What you are asked to do:
Copy out the passage on convergence of functions from "Uniform Convergence: \(f_n" to "0 \leq x \leq 1\)".

Excerpt to read:
1.9

Let \((f_n)\) be a sequence of functions, where \(f_n : A \to \mathbb{R}\), and \(A \subseteq \mathbb{R}\).

Pointwise Convergence: \(f_n \to f\) if \(\forall \epsilon > 0, \ \exists N(\epsilon, x)\) such that \(|f_n(x) - f(x)| < \epsilon \ \forall n \geq N(\epsilon, x).\)

Uniform Convergence: \(f_n \xrightarrow{\mu} f\) if \(\forall \epsilon > 0, \ \exists N(\epsilon)\) such that \(|f_n(x) - f(x)| < \epsilon \ \forall n \geq N(\epsilon)\) and \(\forall x \in A.\)

1. \(f_n(x) = \frac{x}{n}, \ 0 \leq x \leq 1\)
  
  \(f_1(x) = x\) \(f_2(x) = \frac{x}{2}\) \(f_3(x) = \frac{x}{3}\)

Stored items:
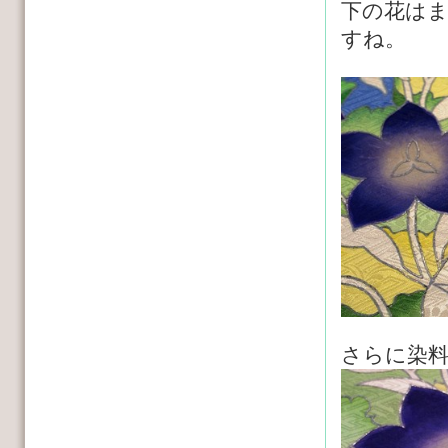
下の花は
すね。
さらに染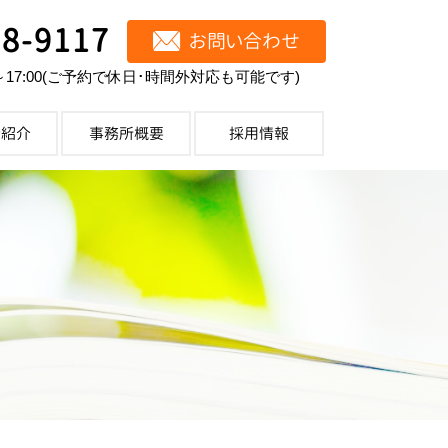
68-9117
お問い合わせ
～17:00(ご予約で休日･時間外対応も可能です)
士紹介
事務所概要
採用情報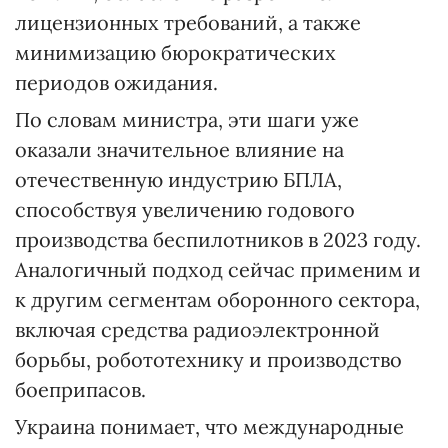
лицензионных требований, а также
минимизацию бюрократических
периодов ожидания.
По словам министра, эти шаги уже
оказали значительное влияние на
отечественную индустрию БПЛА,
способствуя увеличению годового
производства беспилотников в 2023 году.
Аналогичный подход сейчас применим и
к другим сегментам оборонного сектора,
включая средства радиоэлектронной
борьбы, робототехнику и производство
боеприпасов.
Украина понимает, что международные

Response area:
Uniform Convergence: \(f_n \xrightarrow{\mu} f\) if \(\forall \epsilon > 0, \ \exists N(\epsilon)\) such that \(|f_n(x) - f(x)| < \epsilon \ \forall n \geq N(\epsilon)\) and \(\forall x \in A.\)

1. \(f_n(x) = \frac{x}{n}, \ 0 \leq x \leq 1\)